Anyone who puts a chatbot anywhere is definitely a failure, yeah.

@[email protected] · 1 month ago

A strange game. How about a nice game of Global Thermonuclear War?

ada · 1 month ago

No thank you. The only winning move is not to play

@[email protected] · 1 month ago

Lmao! 🤣 that made me spit!!

@[email protected] · 1 month ago

Frak off, toaster

@[email protected] · 1 month ago

Rhaedas · 1 month ago

I’ve heard the only way to win is to lock down your shelter and strike first.

Endymion_Mallorn · 1 month ago

JOSHUA

@[email protected] · 1 month ago

They used ChatGPT 4o, instead of using o1 or o3.

Obviously it was going to fail.

@[email protected] · edit-2 1 month ago

Other studies (not all chess based or against this old chess AI) show similar lackluster results when using reasoning models.

Edit: When comparing reasoning models to existing algorithmic solutions.
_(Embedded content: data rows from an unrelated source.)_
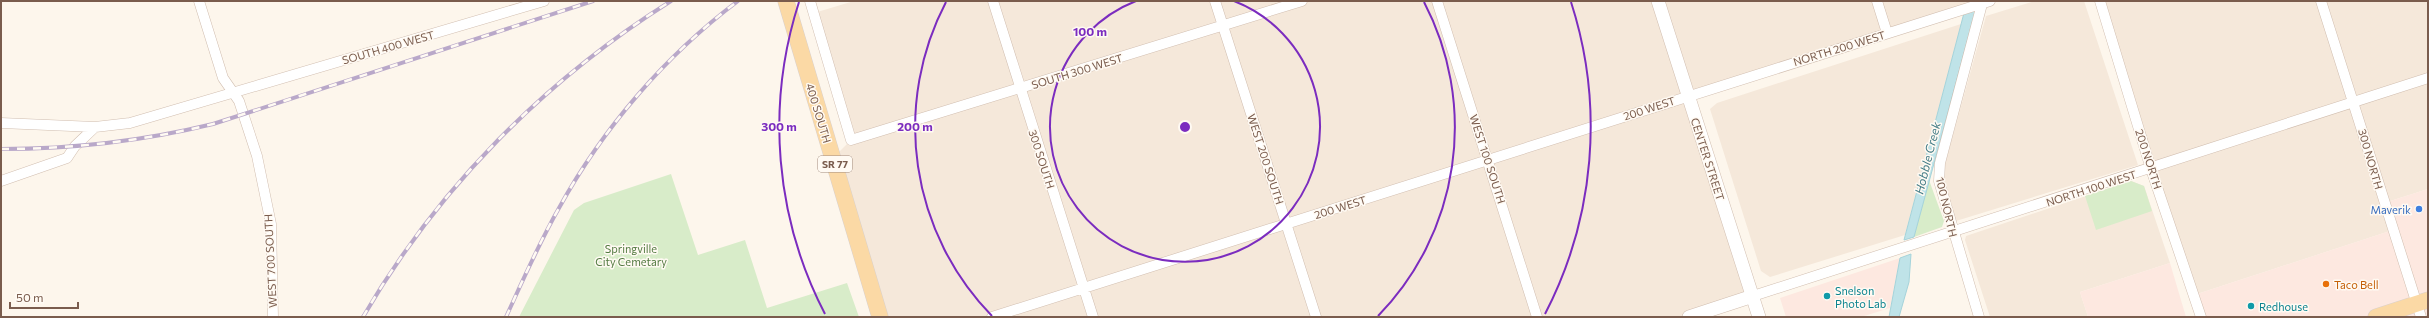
<svg xmlns="http://www.w3.org/2000/svg" width="2429" height="318" viewBox="0 0 2429 318" font-family="Commissioner,sans-serif">
	<rect width="100%" height="100%" fill="#fdf6ec"/>
	<path fill="#f5e8da" d="M854 1H1988L1688 95 1753 296 1689 317H880L833 158 851 140 814 13Z
		M2035 1H2084L2138 165 1956 221 1942 175 1986 16Z
		M2100 1H2428V189L2384 203 2393 230 2194 295Z
		M1961 24 1905 235 1770 277 1761 271 1710 109 1717 103Z
		M2131 181 2144 186 2170 263 2080 292 2088 317H1990L1965 240 1966 236Z"/>
	<path fill="#fde8e0" d="M2428 189V317H2201L2194 295 2393 230 2384 203Z
		M1900 258 1890 308 1861 317H1786L1780 298Z
		M2170 263 2186 317H2088L2080 292Z"/>
	<path fill="#d8ecc9" d="M671 174 698 255 745 240 767 308 847 283 859 317H519L574 210 584 203Z
		M1929 180 1944 221 1942 227 1914 237Z
		M2131 181 2144 186 2152 211 2096 230 2085 196Z"/>
	<path fill="#bfe3e8" stroke="#a5d3da" d="M1976 9 1914 237 1904 240 1964 13Z
		M1911 254 1909 282 1899 317H1889L1900 258Z"/>
	<g fill="none" stroke-linecap="round" stroke-linejoin="round">
		<g stroke="#d1beb0" stroke-width="11">
			<path id="minor" d="M199 1 223 78 239 101 257 156 271 224 273 317
				M810 1 851 140 1302 1
				M993 1 1093 317
				M1215 1 1316 317
				M1437 1 1537 317
				M1877 1 1887 33
				M2100 1 2151 169 2201 317
				M2321 1 2421 317
				M1 123 95 127 130 123 544 1
				M1 181 67 158 75 146 95 127
				M1753 296 2428 78
				M992 317 1990 1
				M1979 317 1939 181 1940 163 1982 4"/>
		</g>
		<g stroke="#d1beb0" stroke-width="14">
			<path id="tertiary" d="M1658 1 1759 317
				M1689 317 1753 296"/>
		</g>
		<g stroke="#dad1cd" stroke-width="17">
			<path id="primary" d="M786 1 880 317
				M2376 317 2428 300"/>
		</g>
		<use href="#minor" stroke="#fff" stroke-width="10"/>
		<use href="#tertiary" stroke="#fff" stroke-width="13"/>
		<use href="#primary" stroke="#fbd9a5" stroke-width="16"/>
		<g stroke="#b9a8c9" stroke-width="4">
			<path id="rail" d="M1 149C73 149 143 141 213 124L593 1
				M363 317C438 188 545 80 671 1
				M506 317C523 280 539 243 559 208 603 128 665 56 738 1"/>
		</g>
		<use href="#rail" stroke="#fffaf3" stroke-width="2.5" stroke-dasharray="8" stroke-linecap="butt"/>
	</g>
	<g fill="none" stroke="#7b2cbf" stroke-width="2">
		<path d="M1234 1A135 135 0 1 1 1136 1"/>
		<path d="M992 316A270 270 0 0 1 946 2M1424 2A270 270 0 0 1 1378 316"/>
		<path d="M825 314A406 406 0 0 1 799 2M1571 2A406 406 0 0 1 1545 314"/>
	</g>
	<circle fill="#3f7fe0" stroke="#fffaf3" stroke-width="1.5" cx="2419" cy="209" r="4"/>
	<circle fill="#e8710a" stroke="#fffaf3" stroke-width="1.5" cx="2326" cy="284" r="4"/>
	<g fill="#0f9aa8" stroke="#fffaf3" stroke-width="1.5">
		<circle cx="1827" cy="296" r="4"/>
		<circle cx="2251" cy="306" r="4"/>
	</g>
	<g text-anchor="middle" dominant-baseline="central" stroke-width="3" stroke-linejoin="round" paint-order="stroke">
		<rect fill="#fffaf3" stroke="#a28b7f" stroke-width="1" x="818" y="156" width="34" height="16" rx="3"/>
		<g font-size="10" font-weight="bold" fill="#7a5c4d">
			<text x="835" y="164">SR 77</text>
		</g>
		<g font-size="11" fill="#7a5c4d" stroke="#fffaf3">
			<text transform="translate(388 47) rotate(-16)">SOUTH 400 WEST</text>
			<text transform="translate(1839 48) rotate(-17)">NORTH 200 WEST</text>
			<text transform="translate(1077 71) rotate(-17)">SOUTH 300 WEST</text>
			<text transform="translate(1649 108) rotate(-18)">200 WEST</text>
			<text transform="translate(819 113) rotate(73)">400 SOUTH</text>
			<text transform="translate(1042 159) rotate(72)">300 SOUTH</text>
			<text transform="translate(1266 159) rotate(72)">WEST 200 SOUTH</text>
			<text transform="translate(1488 159) rotate(72)">WEST 100 SOUTH</text>
			<text transform="translate(1708 159) rotate(72)">CENTER STREET</text>
			<text transform="translate(2149 159) rotate(72)">200 NORTH</text>
			<text transform="translate(2371 159) rotate(74)">300 NORTH</text>
			<text transform="translate(2091 188) rotate(-18)">NORTH 100 WEST</text>
			<text transform="translate(1340 207) rotate(-17)">200 WEST</text>
			<text transform="translate(1947 207) rotate(77)">100 NORTH</text>
			<text transform="translate(270 261) rotate(-93)">WEST 700 SOUTH</text>
		</g>
		<g font-size="11" fill="#366cbe" stroke="#fffaf3" text-anchor="end">
			<text x="2411" y="209">Maverik</text>
		</g>
		<g font-size="11" fill="#537a41" stroke="#fffaf3">
			<text x="631" y="248">Springville<tspan x="631" dy="13">City Cemetary</tspan></text>
		</g>
		<g font-size="11" fill="#c56008" stroke="#fffaf3" text-anchor="start">
			<text x="2334" y="284">Taco Bell</text>
		</g>
		<g font-size="11" fill="#0d838f" stroke="#fffaf3" text-anchor="start">
			<text x="1835" y="290">Snelson<tspan x="1835" dy="13">Photo Lab</tspan></text>
			<text x="2259" y="306">Redhouse</text>
		</g>
		<g font-size="12" font-style="italic" fill="#437c86" stroke="#fffaf3">
			<text transform="translate(1927 158) rotate(-76)">Hobble Creek</text>
		</g>
	</g>
	<circle cx="1185" cy="127" r="6" fill="#7b2cbf" stroke="#fffaf3" stroke-width="2"/>
	<g font-size="12" text-anchor="middle" font-weight="bold" fill="#7b2cbf" stroke="#fffaf3" stroke-width="3" stroke-linejoin="round" paint-order="stroke">
		<text x="1090" y="36">100 m</text>
		<text x="915" y="131">200 m</text>
		<text x="779" y="131">300 m</text>
	</g>
	<rect width="2429" height="318" fill="none" stroke="#7a5c4d" stroke-width="4"/>
	<path d="M10 302v6h68v-6" fill="none" stroke="#7a5c4d" stroke-width="2"/>
	<text x="16" y="302" font-size="12" fill="#7a5c4d" stroke="#fffaf3" stroke-width="3" paint-order="stroke">50 m</text>
</svg>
@[email protected] · 1 month ago

this is because an LLM is not made for playing chess

Steve Dice · 1 month ago

2025 Mazda MX-5 Miata ‘got absolutely wrecked’ by Inflatable Boat in beginner’s boat racing match — Mazda’s newest model bamboozled by 1930s technology.

@[email protected] · 1 month ago

If you don’t play chess, the Atari is probably going to beat you as well.

LLMs are only good at things to the extent that they have been well-trained in the relevant areas. Not just learning to predict text string sequences, but reinforcement learning after that, where a human or some other agent says “this answer is better than that one” enough times in enough of the right contexts. It mimics the way humans learn, which is through repeated and diverse exposure.

If they set up a system to train it against some chess program, or (much simpler) simply gave it a tool call, it would do much better. Tool calling already exists and would be by far the easiest way.

It could also be instructed to write a chess solver program and then run it, at which point it would be on par with the Atari, but it wouldn’t compete well with a serious chess solver.